To help promote the use of PCR, the three legs of a closed-loop system need to be strengthened.

The three legs of a closed-loop system

Fengel is hopeful that consumers, companies and policy can coalesce to close the system. Right now, industry is taking its cues from consumers, who are shifting purchasing decisions based on intrinsic values rather than the cheapest option.

“Consumers have a choice, and they're putting their dollars where their values are,” he said.

Internal corporate motivation and consumer demand are two legs of a three-legged stool propping up a circular economy. The missing leg is the policy piece.

The US is one of the only OECD countries without a national recycling program. Absent national policy, US industries are spurred by consumer demand. If policy and demand were aligned, the material loop would be much closer to closing.

But companies are acting now: Purposeful materials design and reuse have profound business and environmental merits that can stand on their own two feet.

“We can't wait around for government policy,” Hjemdahl said. “Those take years and decades — we really don't have years and decades. That's why you see a lot of businesses stepping up. They realize they're a part of the problem; and they want to be a part of the solution.”

Businesses are investing a lot of time and money into proactive steps, Fengel pointed out.

“Proactiveness is going to be, in my opinion, an effective and efficient way for businesses to operate,” he said.

Proactive measures are greeted by consumers willing to pay premiums for recycled content, picking up the slack where government policy and incentives are lacking.

The solution

Policy, consumer demand and companies must work in tandem to close the loop in a still-lacking US recycling system. Policy will set standards and provide incentives, companies will enact them, and consumers will respond by feeding more and higher-quality content back into recycling streams to meet demand.

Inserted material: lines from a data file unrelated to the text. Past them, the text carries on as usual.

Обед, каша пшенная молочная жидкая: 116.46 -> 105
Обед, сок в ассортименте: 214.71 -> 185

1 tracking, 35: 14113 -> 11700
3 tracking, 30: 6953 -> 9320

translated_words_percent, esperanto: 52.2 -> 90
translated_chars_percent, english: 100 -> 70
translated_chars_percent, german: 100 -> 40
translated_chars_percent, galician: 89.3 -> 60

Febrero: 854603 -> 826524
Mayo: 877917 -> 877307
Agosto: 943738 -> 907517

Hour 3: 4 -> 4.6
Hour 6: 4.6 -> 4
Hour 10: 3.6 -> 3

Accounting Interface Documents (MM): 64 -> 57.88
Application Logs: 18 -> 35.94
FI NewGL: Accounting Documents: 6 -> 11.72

The collective might of organizations helps spur innovation and funding for recycling solutions. Hundreds of companies have joined the Ellen MacArthur Foundation's New Plastic Economy, the US Plastics Pact and other cross-industry coalitions to move circularity forward. And if they fail on these very visible commitments, they'll answer to a growing number of organizations and individuals ready to hold them accountable.

Organizations such as RePurpose Global are scaling innovative plastic solutions through funding access. Companies such as Tetra Pak embed purposeful design into their packaging solutions to ensure materials do the most good throughout their life cycle.

Ultimately, as countless businesses and organizations lead by example and consumer behavior and demand continue to reflect their values, the missing piece of US state and national policies will begin to take shape — and the prospect of a circular economy will edge closer to reality.